##### EXTRAIT DE PAGE #####
A
GUSTAVE FLAUBERT
CABINET DU MINISTRE
DE L'INSTRUCTION PUBLIQUE
DES CULTES ET DES BEAUX-ARTS
Paris, le 26 février 1879.
Mon cher Maître,
J'ai pu enfin voir Baudry. Nous avons causé longtemps et je vais
vous dire mes impressions ; mais je vous prie de les garder toujours
secrètes parce que Baudry ne me pardonnerait pas de vous avoir
rapporté une conversation presque confidentielle.
J'ai eu l'air de ne rien savoir et d'avoir été fort étonné
par la lecture du Figaro qui racontait l'affaire Gambetta. Comme vous
ne pouvez pas écrire vous n'avez pu me rien raconter et je n'ai
reçu depuis six semaines que de courts bulletins de votre santé
de la main de Laporte. Il m'a eu l'air irrité contre vous voici
ce qu'il m'a dit après avoir longtemps hésité.
« J'ai été fort étonné et affligé
de voir Flaubert essayer de m'enlever une place que j'attends et que
je poursuis depuis 20 ans. J'ai passé ma vie à travailler
pour arriver là, c'est ma seule carrière et mon dernier
but et il m'aurait été fort douloureux de voir un ami
me supplanter. »
Je lui ai répondu que des amis à vous avaient sans doute
essayé de vous décider à accepter une bibliothèque
quelconque, mais pas un poste déterminé comme celui dont
il s'agissait. Il m'a dit qu'il en était persuadé ? ;
et qu'il n'en voulait là-dedans qu'à Tourgueneff et à
Taine qui s'était vivement employé pour vous en cette
affaire. Il a ajouté : « Ce qui me désolerait le
plus ce serait qu'on donnât à Flaubert la place vacante
sous mes ordres, parce que ma conscience me forcerait à exiger
de lui le même travail que des autres bibliothécaires et
s'il s'y refusait je serais obligé d'en rendre compte au Ministre.
» Je lui ai dit que je trouvais qu'il avait absolument tort ;
qu'il était juste et nécessaire d'exiger d'un bibliothécaire
ordinaire qui est une sorte d'employé de bureau le même
travail que dans les ministères, mais que, lorsqu'on offrait
des places à des hommes comme vous, c'était une sorte
d'hommage national, une preuve de reconnaissance du gouvernement pour
un grand artiste, une pension dans le genre de celles que donnaient
autrefois les princes. Et qu'il n'y avait aucune assimilation possible
entre un écrivain qui accepte un poste public et le bureaucrate
qui l'a poursuivi toute sa vie. Il a compris et c'en est resté
là.
Il est gonflé d'orgueil d'être administrateur et je ne
voudrais pas être employé sous lui.
Voici maintenant comment, à mon avis, les faits se sont passés.
#####
À COMPLÉTER:
1. Recopiez un passage de la lettre à Flaubert en commençant aux mots « Il est gonflé » et en vous arrêtant après les mots « se sont passés. ».
2. D'après la lettre à Flaubert, depuis combien d'années Baudry poursuit-il la place qu'il attend ?
3. Poursuivez la lettre à Flaubert à partir de sa dernière phrase.
Les entrées ne sont pas nécessaires pour cet exercice.
##### ENTRÉES FOURNIES #####
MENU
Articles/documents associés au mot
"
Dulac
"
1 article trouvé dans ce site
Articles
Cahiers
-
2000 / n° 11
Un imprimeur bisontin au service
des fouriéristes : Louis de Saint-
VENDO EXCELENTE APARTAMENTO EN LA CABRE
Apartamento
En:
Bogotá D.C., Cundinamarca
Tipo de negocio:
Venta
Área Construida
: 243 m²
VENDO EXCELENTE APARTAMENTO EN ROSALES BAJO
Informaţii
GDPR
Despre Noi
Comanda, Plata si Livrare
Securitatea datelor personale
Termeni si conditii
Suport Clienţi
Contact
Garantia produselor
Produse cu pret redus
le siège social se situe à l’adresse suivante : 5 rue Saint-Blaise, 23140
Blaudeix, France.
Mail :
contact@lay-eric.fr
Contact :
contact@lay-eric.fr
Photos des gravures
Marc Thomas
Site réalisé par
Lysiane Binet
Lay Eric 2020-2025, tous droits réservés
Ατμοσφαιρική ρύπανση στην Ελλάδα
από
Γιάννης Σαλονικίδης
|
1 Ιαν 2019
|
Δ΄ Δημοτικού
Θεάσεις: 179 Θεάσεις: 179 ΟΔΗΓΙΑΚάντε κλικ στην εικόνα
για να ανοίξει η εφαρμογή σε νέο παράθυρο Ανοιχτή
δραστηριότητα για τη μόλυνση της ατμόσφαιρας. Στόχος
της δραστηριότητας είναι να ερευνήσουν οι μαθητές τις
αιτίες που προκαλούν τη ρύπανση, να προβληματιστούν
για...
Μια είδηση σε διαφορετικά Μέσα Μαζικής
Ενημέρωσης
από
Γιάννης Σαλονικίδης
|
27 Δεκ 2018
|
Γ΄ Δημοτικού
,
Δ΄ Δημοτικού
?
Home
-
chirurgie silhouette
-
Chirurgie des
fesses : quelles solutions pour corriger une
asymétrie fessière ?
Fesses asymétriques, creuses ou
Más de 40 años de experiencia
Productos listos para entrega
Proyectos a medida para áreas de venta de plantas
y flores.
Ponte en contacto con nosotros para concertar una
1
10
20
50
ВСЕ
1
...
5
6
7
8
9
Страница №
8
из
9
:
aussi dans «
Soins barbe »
#####
RÉSULTATS DE L'EXERCICE:
1.
Il est gonflé d'orgueil d'être administrateur et je ne
voudrais pas être employé sous lui.
Voici maintenant comment, à mon avis, les faits se sont passés.

2. Depuis 20 ans.

3.
Mme Charpentier, une tête d'oiseau, a parlé à Gambetta
au milieu d'un dîner qu'elle lui offrait. Lui par politesse a
tout promis et aurait peut-être, en d'autres circonstances, fait
quelque chose. Au moment du départ de Bardoux, avant la mort
de M. de Sacy, Baudry était nommé - j'ai vu le décret
- c'est alors (trop tard) qu'on s'est occupé de vous - la chose
a été faite assez maladroitement et Tourgueneff n'aurait
pas dû aller trouver Gambetta sans s'être informé
au ministère du point où en était l'affaire et
de ce qu'on pouvait tenter. Baudry s'est senti menacé, il s'est
remué, et le père Sénard a été trouver
et Gambetta et Grévy pour assurer la place à son gendre.
Quand Tourgueneff a été trouver Gambetta, celui-ci décidé
par Sénard a répondu : « Mais vous savez bien que
je ne peux pas » sans même parler à Tourgueneff qui,
avec l'autorité de son grand talent, de sa tête blanche
et de sa taille aurait bien dû, en plein salon, le traiter de
parvenu grossier - Quand nous causerons je vous en parlerai plus longuement.
Je ne vous ai point écrit plus tôt d'abord parce que je
n'avais point vu Baudry et ensuite parce que, du matin au soir je ne
disposais pas d'une minute.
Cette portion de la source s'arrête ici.